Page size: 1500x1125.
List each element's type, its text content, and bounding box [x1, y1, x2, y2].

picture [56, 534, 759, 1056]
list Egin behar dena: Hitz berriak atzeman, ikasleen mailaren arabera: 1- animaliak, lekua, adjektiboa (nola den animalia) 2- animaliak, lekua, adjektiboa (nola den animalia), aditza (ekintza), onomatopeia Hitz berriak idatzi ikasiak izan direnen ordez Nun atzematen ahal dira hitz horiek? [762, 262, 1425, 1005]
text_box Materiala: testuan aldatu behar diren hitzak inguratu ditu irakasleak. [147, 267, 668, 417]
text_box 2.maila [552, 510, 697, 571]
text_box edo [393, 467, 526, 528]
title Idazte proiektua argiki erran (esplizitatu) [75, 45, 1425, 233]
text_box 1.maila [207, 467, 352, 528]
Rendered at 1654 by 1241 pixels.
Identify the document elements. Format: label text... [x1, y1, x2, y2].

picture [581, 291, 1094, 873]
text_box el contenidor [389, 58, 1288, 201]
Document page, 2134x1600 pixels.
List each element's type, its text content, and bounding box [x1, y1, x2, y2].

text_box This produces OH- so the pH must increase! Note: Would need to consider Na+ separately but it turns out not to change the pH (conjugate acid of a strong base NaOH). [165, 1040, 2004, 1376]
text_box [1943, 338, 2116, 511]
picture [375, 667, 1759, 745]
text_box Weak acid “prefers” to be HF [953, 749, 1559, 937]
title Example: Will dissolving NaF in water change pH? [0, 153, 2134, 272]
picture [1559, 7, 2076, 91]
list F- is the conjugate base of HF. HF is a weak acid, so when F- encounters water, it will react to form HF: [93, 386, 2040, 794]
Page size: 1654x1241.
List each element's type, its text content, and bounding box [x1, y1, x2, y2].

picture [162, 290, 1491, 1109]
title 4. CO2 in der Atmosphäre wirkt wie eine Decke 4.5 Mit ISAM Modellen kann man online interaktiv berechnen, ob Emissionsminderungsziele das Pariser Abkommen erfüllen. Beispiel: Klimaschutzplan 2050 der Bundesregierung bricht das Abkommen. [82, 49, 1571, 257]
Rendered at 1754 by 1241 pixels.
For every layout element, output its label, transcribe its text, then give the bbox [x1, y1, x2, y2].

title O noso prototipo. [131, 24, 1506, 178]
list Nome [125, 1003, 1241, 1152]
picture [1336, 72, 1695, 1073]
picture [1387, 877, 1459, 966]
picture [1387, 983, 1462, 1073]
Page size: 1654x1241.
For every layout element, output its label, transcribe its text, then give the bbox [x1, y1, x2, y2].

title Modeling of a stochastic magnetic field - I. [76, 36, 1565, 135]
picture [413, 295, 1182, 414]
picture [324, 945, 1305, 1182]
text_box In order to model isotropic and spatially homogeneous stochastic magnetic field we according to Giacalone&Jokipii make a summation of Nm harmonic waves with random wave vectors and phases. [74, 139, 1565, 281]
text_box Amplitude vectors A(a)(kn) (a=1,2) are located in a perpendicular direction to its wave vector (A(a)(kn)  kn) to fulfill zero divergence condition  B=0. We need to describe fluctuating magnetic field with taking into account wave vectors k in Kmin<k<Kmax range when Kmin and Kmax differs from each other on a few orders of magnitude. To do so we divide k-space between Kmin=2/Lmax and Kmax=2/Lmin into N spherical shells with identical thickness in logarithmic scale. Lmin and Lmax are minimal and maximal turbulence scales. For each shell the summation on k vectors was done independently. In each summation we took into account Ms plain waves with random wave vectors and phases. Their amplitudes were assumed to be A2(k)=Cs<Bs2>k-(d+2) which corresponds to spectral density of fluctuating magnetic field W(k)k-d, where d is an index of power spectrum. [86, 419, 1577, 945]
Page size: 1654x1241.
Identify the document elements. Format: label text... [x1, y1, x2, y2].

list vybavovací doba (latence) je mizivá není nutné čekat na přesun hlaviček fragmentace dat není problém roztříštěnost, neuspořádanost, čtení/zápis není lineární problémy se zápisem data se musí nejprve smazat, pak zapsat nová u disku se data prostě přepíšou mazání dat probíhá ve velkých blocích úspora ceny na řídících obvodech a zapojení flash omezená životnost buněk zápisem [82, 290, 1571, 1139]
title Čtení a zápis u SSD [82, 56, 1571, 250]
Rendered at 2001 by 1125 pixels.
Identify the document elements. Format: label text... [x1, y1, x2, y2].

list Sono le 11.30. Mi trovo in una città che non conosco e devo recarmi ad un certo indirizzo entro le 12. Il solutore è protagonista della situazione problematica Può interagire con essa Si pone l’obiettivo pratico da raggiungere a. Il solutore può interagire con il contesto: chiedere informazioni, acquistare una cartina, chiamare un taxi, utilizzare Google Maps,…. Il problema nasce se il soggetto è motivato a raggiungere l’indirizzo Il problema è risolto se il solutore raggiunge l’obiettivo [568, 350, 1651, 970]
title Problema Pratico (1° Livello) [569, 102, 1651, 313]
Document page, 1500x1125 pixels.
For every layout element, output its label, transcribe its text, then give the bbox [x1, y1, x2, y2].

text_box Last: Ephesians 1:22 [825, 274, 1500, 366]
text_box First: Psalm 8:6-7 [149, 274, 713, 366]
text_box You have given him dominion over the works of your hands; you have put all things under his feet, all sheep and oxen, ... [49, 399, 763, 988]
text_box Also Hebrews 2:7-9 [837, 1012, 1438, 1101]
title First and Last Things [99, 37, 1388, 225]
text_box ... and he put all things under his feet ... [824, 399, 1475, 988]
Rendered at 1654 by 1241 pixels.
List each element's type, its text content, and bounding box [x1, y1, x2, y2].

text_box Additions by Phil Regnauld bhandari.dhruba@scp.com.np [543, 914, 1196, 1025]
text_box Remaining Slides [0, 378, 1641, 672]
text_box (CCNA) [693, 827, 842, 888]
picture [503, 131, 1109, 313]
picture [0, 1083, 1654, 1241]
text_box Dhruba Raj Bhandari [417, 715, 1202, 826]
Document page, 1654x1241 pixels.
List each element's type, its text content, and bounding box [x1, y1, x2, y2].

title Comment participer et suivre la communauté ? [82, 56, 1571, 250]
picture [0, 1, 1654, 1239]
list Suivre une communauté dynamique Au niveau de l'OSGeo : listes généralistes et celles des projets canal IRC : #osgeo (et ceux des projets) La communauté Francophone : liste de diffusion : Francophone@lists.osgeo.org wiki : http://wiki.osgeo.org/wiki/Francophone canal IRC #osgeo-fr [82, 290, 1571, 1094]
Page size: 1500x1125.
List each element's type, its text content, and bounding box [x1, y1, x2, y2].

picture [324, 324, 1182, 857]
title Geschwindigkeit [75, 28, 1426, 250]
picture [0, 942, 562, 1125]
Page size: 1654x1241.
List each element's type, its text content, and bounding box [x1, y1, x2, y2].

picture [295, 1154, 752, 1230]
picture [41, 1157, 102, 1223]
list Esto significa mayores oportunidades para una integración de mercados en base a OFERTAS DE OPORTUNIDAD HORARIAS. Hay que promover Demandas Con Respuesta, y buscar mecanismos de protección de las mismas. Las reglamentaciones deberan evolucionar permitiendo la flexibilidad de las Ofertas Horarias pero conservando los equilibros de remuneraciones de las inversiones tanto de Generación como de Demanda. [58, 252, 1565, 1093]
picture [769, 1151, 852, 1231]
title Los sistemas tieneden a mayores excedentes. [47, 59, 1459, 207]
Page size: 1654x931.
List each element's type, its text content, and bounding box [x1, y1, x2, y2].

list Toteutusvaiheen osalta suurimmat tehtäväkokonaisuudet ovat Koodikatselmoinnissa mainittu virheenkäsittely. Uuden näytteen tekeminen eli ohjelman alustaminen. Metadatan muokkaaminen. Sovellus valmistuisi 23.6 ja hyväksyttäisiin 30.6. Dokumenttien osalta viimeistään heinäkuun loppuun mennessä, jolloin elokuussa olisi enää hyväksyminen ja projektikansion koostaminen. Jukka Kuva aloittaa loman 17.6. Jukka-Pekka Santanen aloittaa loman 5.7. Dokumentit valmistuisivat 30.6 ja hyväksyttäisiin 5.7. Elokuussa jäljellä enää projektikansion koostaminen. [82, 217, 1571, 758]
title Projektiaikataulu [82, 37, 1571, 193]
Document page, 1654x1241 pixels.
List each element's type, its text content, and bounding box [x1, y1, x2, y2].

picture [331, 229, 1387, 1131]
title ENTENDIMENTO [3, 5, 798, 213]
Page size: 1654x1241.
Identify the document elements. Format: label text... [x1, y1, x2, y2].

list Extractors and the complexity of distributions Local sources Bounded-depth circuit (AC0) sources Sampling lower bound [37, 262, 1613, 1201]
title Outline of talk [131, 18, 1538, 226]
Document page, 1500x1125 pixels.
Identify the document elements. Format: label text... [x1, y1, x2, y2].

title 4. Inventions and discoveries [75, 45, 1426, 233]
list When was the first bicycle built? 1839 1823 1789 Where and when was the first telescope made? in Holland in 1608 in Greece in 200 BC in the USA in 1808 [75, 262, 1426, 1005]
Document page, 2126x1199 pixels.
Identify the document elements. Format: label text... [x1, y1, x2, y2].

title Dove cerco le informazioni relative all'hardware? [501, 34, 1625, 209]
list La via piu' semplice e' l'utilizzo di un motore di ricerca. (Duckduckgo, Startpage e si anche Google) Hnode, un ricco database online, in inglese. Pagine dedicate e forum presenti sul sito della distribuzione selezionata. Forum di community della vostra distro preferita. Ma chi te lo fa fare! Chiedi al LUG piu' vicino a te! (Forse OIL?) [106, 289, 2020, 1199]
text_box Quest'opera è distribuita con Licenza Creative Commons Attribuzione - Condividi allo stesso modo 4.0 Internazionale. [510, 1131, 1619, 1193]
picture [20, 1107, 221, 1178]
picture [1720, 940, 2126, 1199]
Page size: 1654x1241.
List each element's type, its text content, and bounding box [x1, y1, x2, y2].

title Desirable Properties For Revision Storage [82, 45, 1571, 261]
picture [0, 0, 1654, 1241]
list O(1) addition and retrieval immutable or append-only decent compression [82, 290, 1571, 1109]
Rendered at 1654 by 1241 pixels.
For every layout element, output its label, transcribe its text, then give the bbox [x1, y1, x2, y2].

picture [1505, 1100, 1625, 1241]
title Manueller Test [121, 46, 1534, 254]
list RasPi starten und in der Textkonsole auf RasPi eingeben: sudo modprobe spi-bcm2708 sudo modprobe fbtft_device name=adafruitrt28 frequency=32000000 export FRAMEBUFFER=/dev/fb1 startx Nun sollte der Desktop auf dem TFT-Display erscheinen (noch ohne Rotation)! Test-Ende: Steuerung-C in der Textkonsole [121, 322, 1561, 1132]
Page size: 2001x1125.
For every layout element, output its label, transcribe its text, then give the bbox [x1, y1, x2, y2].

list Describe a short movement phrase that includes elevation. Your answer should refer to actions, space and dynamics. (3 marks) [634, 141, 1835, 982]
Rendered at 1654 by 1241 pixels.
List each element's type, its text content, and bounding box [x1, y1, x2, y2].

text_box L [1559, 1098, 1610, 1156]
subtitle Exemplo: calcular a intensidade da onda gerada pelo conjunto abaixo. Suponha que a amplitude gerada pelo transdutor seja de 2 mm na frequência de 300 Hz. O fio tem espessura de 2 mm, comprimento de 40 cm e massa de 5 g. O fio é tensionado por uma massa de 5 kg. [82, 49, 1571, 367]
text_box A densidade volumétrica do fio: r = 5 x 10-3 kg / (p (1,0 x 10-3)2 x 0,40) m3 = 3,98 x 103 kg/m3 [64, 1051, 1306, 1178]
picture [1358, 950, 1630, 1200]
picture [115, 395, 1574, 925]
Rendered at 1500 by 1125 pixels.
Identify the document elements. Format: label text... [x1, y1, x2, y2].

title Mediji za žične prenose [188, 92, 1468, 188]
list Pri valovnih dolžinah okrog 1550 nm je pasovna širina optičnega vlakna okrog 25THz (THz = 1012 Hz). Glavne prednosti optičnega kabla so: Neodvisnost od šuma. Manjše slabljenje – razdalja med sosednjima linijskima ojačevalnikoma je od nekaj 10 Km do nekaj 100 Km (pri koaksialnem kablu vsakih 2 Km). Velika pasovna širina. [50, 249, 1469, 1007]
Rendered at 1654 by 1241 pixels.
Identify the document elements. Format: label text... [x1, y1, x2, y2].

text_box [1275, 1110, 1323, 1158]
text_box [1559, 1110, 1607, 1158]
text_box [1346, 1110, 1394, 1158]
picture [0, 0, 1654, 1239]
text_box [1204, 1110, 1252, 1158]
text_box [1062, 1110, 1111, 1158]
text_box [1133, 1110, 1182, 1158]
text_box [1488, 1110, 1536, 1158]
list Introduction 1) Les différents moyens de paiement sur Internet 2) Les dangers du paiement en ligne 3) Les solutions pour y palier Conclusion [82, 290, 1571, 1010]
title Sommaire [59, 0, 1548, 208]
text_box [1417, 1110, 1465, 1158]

......

**Exercise instructions:** Turn everything above from the line containing "Page size: 2001x1125." down to the line containing "picture [115, 395, 1574, 925]" into a JSON list of strings with one string per line, leaving out blank lines.

**Written reply:**
[
  "Page size: 2001x1125.",
  "For every layout element, output its label, transcribe its text, then give the bbox [x1, y1, x2, y2].",
  "list Describe a short movement phrase that includes elevation. Your answer should refer to actions, space and dynamics. (3 marks) [634, 141, 1835, 982]",
  "Rendered at 1654 by 1241 pixels.",
  "List each element's type, its text content, and bounding box [x1, y1, x2, y2].",
  "text_box L [1559, 1098, 1610, 1156]",
  "subtitle Exemplo: calcular a intensidade da onda gerada pelo conjunto abaixo. Suponha que a amplitude gerada pelo transdutor seja de 2 mm na frequência de 300 Hz. O fio tem espessura de 2 mm, comprimento de 40 cm e massa de 5 g. O fio é tensionado por uma massa de 5 kg. [82, 49, 1571, 367]",
  "text_box A densidade volumétrica do fio: r = 5 x 10-3 kg / (p (1,0 x 10-3)2 x 0,40) m3 = 3,98 x 103 kg/m3 [64, 1051, 1306, 1178]",
  "picture [1358, 950, 1630, 1200]",
  "picture [115, 395, 1574, 925]"
]